What you will do ->
(a) Decide whether each statement below agrees with the Presto case-sensitivity thread. Answer yes or no for (i), (ii), and (iii), and quote the words from the thread that settle each one: (i) Presto could list the tables in the TestDB database; (ii) the query on mysql.lowercasedb.tableone failed with a report that the table does not exist; (iii) case-insensitive matching should match at most one identifier.
(b) According to the Presto case-sensitivity thread, which operating system runs the MySQL server?
(c) Reproduce the stretch of the Presto case-sensitivity thread from "You can have" through "in table name?".

Excerpt provided ->
Open cberner opened 9 years ago
+1
I don't think the last one is correct. Case insensitive matching should only happen if the target is the correct case.
You can have multiple identifiers differing only in case. Case insensitive matching should match at most one.
@electrum correct. I updated the description.
Is there any plan to get this fixed so I could use Upper case in table name?
I took a look at this a few weeks back. The problem is the change is spread throughout the codebase and in parts that are actively being changed. After @martint's planner changes are in and @haozhun's changes to field dereferencing, the change should be doable.
Is there any other way to use upper case in database name and table name while querying from presto
@ashish6976 This issues is about changing the current Presto behavior to support full case sensitive identifiers.
From the users perspective, the current behavior of only supporting case insensitive identifiers should just work, unless you happen to have an existing system containing identifiers that only differ in case. If you are seeing failures when there is only one identifier, please file a new issue since that is a bug.
@dain Here are the scenarios in which I am facing isssues
My MYSQL Server is running on Centos. I am using presto to query my MYSQL database using MYSQL connector where my catalog name is mysql.
Database Name - TestDB Table Names - EmployeeDetails, EmployeeTable Query 1 - show schemas from mysql; Output - Schema
information_schema
performance_schema
testdb
(3 rows)
Query 20150818_064410_00003_837eu, FINISHED, 1 node Splits: 2 total, 2 done (100.00%) 0:00 [3 rows, 61B] [25 rows/s, 524B/s]
Query 2 - show tables from mysql.testdb; Output - Table
(0 rows)
Query 20150818_064532_00004_837eu, FINISHED, 1 node Splits: 2 total, 2 done (100.00%) 0:00 [0 rows, 0B] [0 rows/s, 0B/s]
In this case presto is not able to Fetch the table names which are present in database TestDB.
The Mysql output mysql> show tables from TestDB; +------------------+ | Tables_in_TestDB | +------------------+ | EmployeeDetails | | EmployeeTable | +------------------+ 2 rows in set (0.00 sec)
Database Name - lowercasedb Table Names - TableOne, TableTwo Query 1 - show schemas from mysql; Output - Schema
information_schema
lowercasedb
performance_schema
testdb
(4 rows)
Query 20150818_065347_00005_837eu, FINISHED, 1 node Splits: 2 total, 2 done (100.00%) 0:00 [4 rows, 77B] [27 rows/s, 522B/s]
Query 2 - show tables from mysql.lowercasedb; Output - Table
tableone tabletwo (2 rows)
Query 20150818_065432_00006_837eu, FINISHED, 1 node Splits: 2 total, 2 done (100.00%) 0:00 [2 rows, 66B] [15 rows/s, 505B/s]
Query 3 - select * from mysql.lowercasedb.tableone; Output - Query 20150818_065535_00007_837eu failed: Table mysql.lowercasedb.tableone does not exist
In this scenario presto is able to fetch the table names but when I am accessing the table the its giving me an error as shown above.
The Mysql output mysql> select * from lowercasedb.TableOne; +-----------+-----------+ | ColumnOne | ColumnTwo | +-----------+-----------+ | 1 | Row 1 | | 2 | Row 2 | +-----------+-----------+ 2 rows in set (0.00 sec)

Data for review ->

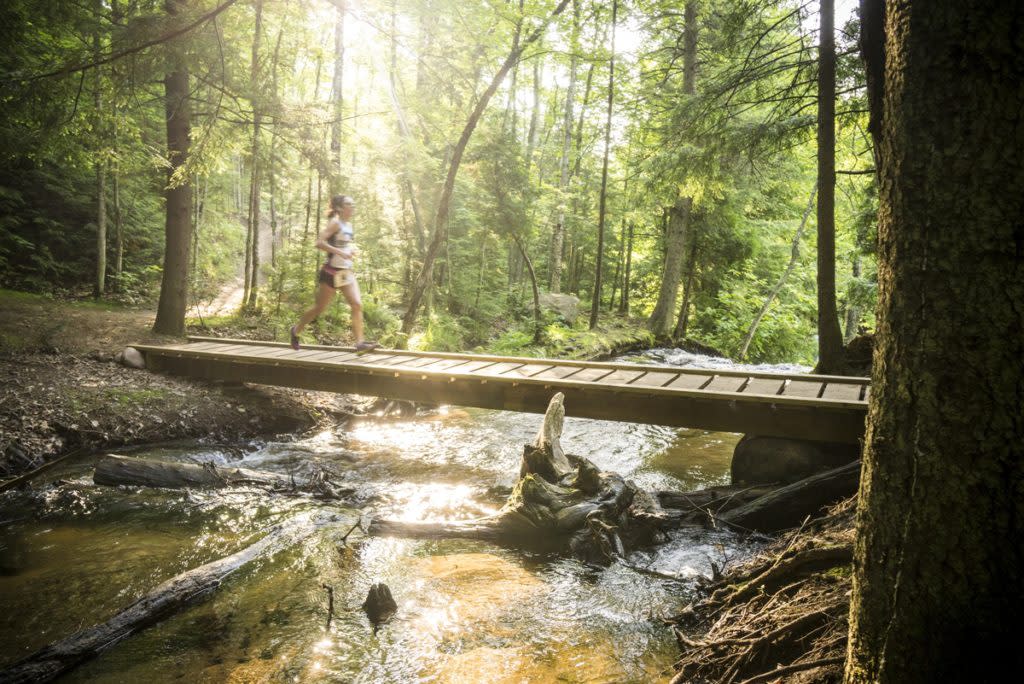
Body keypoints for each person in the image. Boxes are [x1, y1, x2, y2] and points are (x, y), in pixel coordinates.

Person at [290, 194, 378, 352]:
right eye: (348, 204)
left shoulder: (348, 225)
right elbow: (319, 243)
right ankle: (296, 330)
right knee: (319, 308)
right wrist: (340, 252)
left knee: (357, 304)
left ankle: (360, 344)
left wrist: (349, 251)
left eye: (353, 203)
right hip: (331, 273)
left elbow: (343, 246)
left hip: (345, 272)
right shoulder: (335, 223)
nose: (352, 206)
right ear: (340, 208)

Task-by-task results ->
(a)
(i) No: "In this case presto is not able to Fetch the table names which are present in database TestDB."
(ii) Yes: "Table mysql.lowercasedb.tableone does not exist"
(iii) Yes: "Case insensitive matching should match at most one."

(b) The MySQL server runs on Centos.

(c)
You can have multiple identifiers differing only in case. Case insensitive matching should match at most one.
@electrum correct. I updated the description.
Is there any plan to get this fixed so I could use Upper case in table name?